* THE TASKS *
1 - In the Olympics streaming article, how many medal events will the 2026 Winter Olympics feature?
2 - Update the Olympics streaming article from "As a streaming" to "delay or interruption.", putting "audiences" in place of "viewers".
3 - Which kinds of capacity does the Olympics streaming article say streamers need as part of a multifaceted infrastructure solution?

* DOCUMENT SEGMENT *
^^^^^^^^

TL:DR
- Major streaming events require scalable digital infrastructure to handle massive content volumes and global audiences without service interruptions.
- Equinix enables streamers to deploy temporary colocation capacity with Fabric interconnection and cloud on-ramps for flexible, event-driven scaling solutions.
- Content companies leverage distributed infrastructure for hybrid workflows, keeping high-quality assets local while using cloud services for agile post-production.
Editor’s Note: This blog was originally published in July 2024. It was updated in February 2026 to include the latest information.
The Olympic Games are a celebration of greatness in sports. Athletes participating in this year’s Games have worked for years to fine-tune their abilities, and now it all comes down to performing at their best over the next several weeks. Outside the Games themselves, there’s a similar story happening with broadcasters entrusted to deliver the action to millions of fans around the world.
As a streaming event, the Olympics Games are unique. Everything about them is big, from the amount of content to the size of the global audience:
- The 2026 Winter Olympics in Milan and Cortina d’Ampezzo, Italy will feature 116 medal events across 16 disciplines, and streaming platforms will make all of them available to viewers around the world. This represents more than 6,500 hours of total coverage.[1]
- More than 2 billion people worldwide watched the 2022 Winter Olympics in Beijing, and this year’s event is expected to match or surpass that number.[2]
Fourteen media rights-holders representing more than 80 broadcast sublicensees will distribute the Olympics around the world.[3] These companies know that their viewers will demand an exceptional user experience: access to the content they want, wherever they want it, without delay or interruption.
Exceptional service cannot be ensured without scalable digital infrastructure in all the right places. The infrastructure solutions deployed at this year’s Olympics can provide inspiration for any future event with massive—but temporary—capacity requirements.
Infrastructure on demand enables event-driven streaming solutions
Streamers at this year’s Olympics will manage a series of workflows and processes across the content life cycle.
To start with, they’ll capture content from the various venues. This alone will be an impressive feat of infrastructure and logistics: The 2026 Winter Olympics will be the first Olympic Games ever to be officially co-hosted by two different cities, with event venues spread across northern Italy. Because Milan and Cortina are located about 250 miles apart, it wouldn’t be practical for athletes to travel between the two hubs. That’s why organizers plan to stage two simultaneous cauldron lightings and athlete parades for the opening ceremonies, allowing athletes based in both locations to take part. Broadcasters will be tasked with turning the two separate events into one coherent experience for viewers at home.[4]
Once they’ve captured the content from the various venues, they’ll need to transfer it to a processing facility. After editing—including adding titles and advertisements to the raw content—the content has to be distributed to every corner of the globe. To make viewers feel they’re experiencing the action similar to fans at the venues, each step of the content life cycle has to happen as quickly as possible.
The Content and Digital Media Life Cycle

This means that streamers need a multifaceted infrastructure solution, including scalable networking, compute and storage capacity. They also need to access that capacity on a temporary basis—that is, they need to avoid massively overpaying for physical infrastructure they’ll no longer need after the Games. That’s why working with a partner that offers on-demand virtual infrastructure services can be so helpful.

^^^^^^^^

* DATA SECTION *
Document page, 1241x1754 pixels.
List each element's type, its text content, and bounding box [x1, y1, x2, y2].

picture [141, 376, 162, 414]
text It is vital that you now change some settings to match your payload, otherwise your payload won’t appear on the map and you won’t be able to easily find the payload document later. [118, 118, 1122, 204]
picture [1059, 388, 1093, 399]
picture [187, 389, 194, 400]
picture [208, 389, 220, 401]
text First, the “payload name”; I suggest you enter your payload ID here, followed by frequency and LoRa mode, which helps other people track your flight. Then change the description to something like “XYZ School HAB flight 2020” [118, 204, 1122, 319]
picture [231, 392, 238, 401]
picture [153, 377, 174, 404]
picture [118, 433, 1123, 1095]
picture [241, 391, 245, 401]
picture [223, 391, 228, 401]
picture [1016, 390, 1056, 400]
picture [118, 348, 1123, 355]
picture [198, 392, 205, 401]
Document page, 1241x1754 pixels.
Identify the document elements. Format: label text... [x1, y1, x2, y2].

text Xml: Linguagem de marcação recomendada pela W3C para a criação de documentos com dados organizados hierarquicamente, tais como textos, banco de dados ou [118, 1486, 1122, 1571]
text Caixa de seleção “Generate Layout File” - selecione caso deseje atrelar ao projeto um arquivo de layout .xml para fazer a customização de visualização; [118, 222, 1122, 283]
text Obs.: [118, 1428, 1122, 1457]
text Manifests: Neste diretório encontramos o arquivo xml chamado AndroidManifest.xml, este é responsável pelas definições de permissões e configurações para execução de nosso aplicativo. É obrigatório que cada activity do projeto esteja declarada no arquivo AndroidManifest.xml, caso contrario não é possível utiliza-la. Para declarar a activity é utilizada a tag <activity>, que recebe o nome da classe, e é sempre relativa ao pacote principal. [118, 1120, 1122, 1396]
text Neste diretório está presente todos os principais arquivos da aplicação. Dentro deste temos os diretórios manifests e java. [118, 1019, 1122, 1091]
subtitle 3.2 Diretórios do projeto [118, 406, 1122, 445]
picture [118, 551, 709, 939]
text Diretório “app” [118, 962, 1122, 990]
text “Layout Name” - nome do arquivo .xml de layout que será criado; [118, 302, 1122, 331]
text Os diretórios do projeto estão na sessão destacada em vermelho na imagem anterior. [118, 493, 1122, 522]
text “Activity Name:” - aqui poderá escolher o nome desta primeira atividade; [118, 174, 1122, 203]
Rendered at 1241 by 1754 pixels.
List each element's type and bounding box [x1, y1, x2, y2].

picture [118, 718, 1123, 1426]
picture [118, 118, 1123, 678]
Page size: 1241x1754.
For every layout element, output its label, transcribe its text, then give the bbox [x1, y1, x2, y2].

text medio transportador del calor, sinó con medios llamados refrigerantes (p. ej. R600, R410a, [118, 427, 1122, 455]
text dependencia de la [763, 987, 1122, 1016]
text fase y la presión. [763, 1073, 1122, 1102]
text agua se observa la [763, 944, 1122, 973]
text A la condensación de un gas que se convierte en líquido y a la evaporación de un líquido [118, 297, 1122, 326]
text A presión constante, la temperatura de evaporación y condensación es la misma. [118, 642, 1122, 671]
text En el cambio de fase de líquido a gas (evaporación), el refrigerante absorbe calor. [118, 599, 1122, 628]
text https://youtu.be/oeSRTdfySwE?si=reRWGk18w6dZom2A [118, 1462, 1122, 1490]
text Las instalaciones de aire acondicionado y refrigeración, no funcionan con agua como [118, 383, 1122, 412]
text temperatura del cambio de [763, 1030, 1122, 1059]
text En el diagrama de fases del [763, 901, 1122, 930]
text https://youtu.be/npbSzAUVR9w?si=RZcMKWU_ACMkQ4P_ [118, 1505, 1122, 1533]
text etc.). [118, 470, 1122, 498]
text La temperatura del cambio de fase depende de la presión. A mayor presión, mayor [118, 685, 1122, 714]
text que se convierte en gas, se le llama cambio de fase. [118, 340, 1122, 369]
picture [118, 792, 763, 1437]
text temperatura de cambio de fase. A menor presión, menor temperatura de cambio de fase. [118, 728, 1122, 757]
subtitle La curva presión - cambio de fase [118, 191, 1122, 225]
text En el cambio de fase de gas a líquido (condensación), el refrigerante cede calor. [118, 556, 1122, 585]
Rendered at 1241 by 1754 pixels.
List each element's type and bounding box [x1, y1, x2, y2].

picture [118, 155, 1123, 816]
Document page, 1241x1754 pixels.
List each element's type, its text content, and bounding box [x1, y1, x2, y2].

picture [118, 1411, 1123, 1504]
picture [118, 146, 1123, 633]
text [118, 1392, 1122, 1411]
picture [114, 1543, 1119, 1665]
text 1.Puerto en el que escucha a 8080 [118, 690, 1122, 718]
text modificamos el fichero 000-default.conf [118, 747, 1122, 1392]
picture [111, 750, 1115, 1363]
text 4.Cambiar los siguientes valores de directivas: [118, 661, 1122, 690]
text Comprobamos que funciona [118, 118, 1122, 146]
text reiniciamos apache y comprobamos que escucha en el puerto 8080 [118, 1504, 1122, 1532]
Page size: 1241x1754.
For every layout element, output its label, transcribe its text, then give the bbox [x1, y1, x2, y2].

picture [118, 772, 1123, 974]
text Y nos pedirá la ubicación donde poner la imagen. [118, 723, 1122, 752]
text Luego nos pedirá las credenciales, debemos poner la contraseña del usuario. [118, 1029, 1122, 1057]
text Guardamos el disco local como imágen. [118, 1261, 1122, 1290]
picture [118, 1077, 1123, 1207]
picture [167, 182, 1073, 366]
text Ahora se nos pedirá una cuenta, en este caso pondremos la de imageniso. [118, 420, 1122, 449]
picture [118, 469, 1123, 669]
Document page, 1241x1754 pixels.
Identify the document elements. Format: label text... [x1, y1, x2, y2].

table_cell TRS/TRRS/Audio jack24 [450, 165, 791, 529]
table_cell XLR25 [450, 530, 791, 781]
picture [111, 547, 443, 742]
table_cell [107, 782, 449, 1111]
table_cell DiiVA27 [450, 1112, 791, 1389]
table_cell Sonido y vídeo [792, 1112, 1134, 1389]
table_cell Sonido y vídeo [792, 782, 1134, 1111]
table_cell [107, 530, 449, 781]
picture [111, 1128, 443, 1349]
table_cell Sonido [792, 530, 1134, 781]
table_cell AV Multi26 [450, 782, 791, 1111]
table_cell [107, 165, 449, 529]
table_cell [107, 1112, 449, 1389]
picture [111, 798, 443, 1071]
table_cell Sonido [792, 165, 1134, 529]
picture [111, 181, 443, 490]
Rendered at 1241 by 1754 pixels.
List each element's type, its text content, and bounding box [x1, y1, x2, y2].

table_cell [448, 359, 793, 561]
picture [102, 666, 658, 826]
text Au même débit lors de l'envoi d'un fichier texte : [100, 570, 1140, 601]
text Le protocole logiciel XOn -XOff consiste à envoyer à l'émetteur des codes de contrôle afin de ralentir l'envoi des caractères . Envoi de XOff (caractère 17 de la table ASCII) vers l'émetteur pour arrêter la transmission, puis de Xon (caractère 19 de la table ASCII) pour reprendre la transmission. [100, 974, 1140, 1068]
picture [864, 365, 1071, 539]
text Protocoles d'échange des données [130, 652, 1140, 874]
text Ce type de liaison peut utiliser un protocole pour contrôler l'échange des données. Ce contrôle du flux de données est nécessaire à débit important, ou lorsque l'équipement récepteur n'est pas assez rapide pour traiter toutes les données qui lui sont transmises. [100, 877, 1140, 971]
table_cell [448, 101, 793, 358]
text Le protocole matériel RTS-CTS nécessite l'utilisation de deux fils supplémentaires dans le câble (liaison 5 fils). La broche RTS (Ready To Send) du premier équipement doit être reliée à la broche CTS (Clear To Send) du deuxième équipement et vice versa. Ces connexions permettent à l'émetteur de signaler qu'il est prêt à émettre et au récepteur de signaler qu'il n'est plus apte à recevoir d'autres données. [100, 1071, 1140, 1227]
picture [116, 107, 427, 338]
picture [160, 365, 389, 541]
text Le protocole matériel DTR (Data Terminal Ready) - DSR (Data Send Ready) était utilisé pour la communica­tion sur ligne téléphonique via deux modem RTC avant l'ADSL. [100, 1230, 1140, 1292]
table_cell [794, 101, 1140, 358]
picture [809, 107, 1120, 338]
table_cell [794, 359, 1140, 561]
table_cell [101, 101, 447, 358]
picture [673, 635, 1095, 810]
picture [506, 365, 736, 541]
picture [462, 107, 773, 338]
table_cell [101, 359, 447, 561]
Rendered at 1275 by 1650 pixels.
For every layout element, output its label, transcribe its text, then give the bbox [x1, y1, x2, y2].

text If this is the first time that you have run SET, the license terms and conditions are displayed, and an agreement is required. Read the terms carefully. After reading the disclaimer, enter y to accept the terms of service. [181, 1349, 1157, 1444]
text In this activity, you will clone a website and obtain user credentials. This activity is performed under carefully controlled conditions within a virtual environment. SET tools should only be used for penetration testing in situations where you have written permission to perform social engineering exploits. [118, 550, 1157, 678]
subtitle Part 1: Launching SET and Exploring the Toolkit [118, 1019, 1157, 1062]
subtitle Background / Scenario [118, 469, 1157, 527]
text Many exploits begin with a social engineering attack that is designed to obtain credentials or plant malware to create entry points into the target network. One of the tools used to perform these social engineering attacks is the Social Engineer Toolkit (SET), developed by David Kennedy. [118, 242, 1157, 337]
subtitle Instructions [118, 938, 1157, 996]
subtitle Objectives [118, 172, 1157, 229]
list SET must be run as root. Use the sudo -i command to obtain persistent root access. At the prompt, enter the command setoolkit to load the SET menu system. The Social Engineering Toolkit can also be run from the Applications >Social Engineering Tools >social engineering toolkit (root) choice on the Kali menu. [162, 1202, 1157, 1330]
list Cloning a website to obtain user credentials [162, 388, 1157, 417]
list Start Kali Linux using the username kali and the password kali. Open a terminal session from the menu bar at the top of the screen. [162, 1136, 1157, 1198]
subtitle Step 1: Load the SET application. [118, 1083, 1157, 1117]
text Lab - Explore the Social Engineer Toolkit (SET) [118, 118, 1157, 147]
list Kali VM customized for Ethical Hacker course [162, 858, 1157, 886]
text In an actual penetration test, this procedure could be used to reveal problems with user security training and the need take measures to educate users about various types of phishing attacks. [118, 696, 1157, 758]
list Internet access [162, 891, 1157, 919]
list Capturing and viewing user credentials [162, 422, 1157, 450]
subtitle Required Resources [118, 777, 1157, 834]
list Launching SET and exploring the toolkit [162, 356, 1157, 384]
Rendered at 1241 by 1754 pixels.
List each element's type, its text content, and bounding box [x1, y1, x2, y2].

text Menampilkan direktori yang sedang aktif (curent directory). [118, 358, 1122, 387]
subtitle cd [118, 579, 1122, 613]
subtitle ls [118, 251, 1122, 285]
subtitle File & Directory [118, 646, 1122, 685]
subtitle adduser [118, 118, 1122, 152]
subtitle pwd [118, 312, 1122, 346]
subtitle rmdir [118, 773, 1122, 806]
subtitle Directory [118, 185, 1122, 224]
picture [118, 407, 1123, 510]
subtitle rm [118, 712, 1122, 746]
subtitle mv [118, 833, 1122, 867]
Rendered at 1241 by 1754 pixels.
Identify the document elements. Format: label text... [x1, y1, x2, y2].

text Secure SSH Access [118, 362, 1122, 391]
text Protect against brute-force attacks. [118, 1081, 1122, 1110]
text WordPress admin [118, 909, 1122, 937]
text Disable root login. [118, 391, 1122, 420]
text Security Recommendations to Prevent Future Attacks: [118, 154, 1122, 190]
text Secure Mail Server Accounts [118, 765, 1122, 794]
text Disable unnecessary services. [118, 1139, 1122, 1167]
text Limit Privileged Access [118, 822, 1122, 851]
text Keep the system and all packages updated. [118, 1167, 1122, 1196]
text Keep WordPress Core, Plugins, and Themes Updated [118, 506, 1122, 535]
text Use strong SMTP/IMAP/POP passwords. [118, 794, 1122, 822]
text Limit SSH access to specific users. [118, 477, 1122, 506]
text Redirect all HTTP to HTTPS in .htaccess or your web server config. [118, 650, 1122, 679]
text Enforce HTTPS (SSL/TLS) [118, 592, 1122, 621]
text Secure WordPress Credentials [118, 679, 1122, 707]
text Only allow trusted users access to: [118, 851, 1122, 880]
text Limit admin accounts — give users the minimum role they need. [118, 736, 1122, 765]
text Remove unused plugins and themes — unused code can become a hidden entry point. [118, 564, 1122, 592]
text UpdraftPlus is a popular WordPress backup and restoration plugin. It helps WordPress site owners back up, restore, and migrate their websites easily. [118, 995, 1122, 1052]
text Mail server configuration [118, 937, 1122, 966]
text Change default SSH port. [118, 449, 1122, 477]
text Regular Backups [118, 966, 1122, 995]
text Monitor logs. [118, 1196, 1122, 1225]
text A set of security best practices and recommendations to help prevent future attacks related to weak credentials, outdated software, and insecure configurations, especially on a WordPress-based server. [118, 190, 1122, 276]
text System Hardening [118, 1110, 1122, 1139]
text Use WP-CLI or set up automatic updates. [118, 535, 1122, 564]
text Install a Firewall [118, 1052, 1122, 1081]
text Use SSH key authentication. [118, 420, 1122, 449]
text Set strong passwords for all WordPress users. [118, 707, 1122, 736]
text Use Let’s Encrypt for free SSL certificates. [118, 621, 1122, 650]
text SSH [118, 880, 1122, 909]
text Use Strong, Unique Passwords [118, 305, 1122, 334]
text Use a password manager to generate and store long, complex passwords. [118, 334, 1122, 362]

^^^^^^^^

* ANSWERS FOR THIS EXERCISE *
1 - 116 medal events across 16 disciplines.

2 -
As a streaming event, the Olympics Games are unique. Everything about them is big, from the amount of content to the size of the global audience:
- The 2026 Winter Olympics in Milan and Cortina d’Ampezzo, Italy will feature 116 medal events across 16 disciplines, and streaming platforms will make all of them available to audiences around the world. This represents more than 6,500 hours of total coverage.[1]
- More than 2 billion people worldwide watched the 2022 Winter Olympics in Beijing, and this year’s event is expected to match or surpass that number.[2]
Fourteen media rights-holders representing more than 80 broadcast sublicensees will distribute the Olympics around the world.[3] These companies know that their audiences will demand an exceptional user experience: access to the content they want, wherever they want it, without delay or interruption.

3 - Networking, compute and storage.